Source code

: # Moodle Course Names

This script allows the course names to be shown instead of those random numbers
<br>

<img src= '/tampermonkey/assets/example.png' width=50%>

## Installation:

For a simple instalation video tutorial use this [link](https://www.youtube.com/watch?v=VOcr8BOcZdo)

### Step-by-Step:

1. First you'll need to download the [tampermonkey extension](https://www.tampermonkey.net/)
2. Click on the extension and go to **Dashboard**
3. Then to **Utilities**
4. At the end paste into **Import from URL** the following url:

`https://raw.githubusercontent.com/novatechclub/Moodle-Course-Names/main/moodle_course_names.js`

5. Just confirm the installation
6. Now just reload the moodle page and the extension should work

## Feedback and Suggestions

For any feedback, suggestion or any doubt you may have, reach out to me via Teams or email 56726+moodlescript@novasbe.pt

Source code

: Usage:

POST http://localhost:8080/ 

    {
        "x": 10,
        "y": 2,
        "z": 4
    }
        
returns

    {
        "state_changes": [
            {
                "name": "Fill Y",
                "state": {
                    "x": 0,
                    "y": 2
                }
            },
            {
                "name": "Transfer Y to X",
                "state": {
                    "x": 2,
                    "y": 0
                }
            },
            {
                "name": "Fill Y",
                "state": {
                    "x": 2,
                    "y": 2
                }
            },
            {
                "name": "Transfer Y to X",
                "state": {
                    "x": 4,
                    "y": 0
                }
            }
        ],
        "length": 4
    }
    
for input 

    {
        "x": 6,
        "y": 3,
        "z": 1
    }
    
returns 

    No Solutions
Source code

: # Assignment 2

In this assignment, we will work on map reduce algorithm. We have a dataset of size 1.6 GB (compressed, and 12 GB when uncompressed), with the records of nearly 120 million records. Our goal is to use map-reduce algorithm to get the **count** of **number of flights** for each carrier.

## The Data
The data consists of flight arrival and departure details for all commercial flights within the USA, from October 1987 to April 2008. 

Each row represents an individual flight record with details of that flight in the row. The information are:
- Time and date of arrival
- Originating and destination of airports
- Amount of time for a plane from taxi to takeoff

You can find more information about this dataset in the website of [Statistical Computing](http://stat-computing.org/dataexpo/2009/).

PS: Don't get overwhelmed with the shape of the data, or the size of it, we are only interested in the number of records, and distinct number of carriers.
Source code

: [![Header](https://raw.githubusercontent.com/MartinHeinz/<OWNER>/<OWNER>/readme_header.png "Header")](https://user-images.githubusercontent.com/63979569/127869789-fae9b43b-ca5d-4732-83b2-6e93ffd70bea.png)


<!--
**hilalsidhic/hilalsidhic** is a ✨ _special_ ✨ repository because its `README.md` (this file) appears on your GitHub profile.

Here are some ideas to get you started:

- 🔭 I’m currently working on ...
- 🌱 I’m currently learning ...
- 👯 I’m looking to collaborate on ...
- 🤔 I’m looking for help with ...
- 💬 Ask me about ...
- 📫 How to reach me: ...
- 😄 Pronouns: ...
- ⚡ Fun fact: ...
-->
• • • •
Repeat only the lines from the one holding "- 👯 I’m looking to collaborate on ..." through the last line of the data.

The completed task:
- 👯 I’m looking to collaborate on ...
- 🤔 I’m looking for help with ...
- 💬 Ask me about ...
- 📫 How to reach me: ...
- 😄 Pronouns: ...
- ⚡ Fun fact: ...
-->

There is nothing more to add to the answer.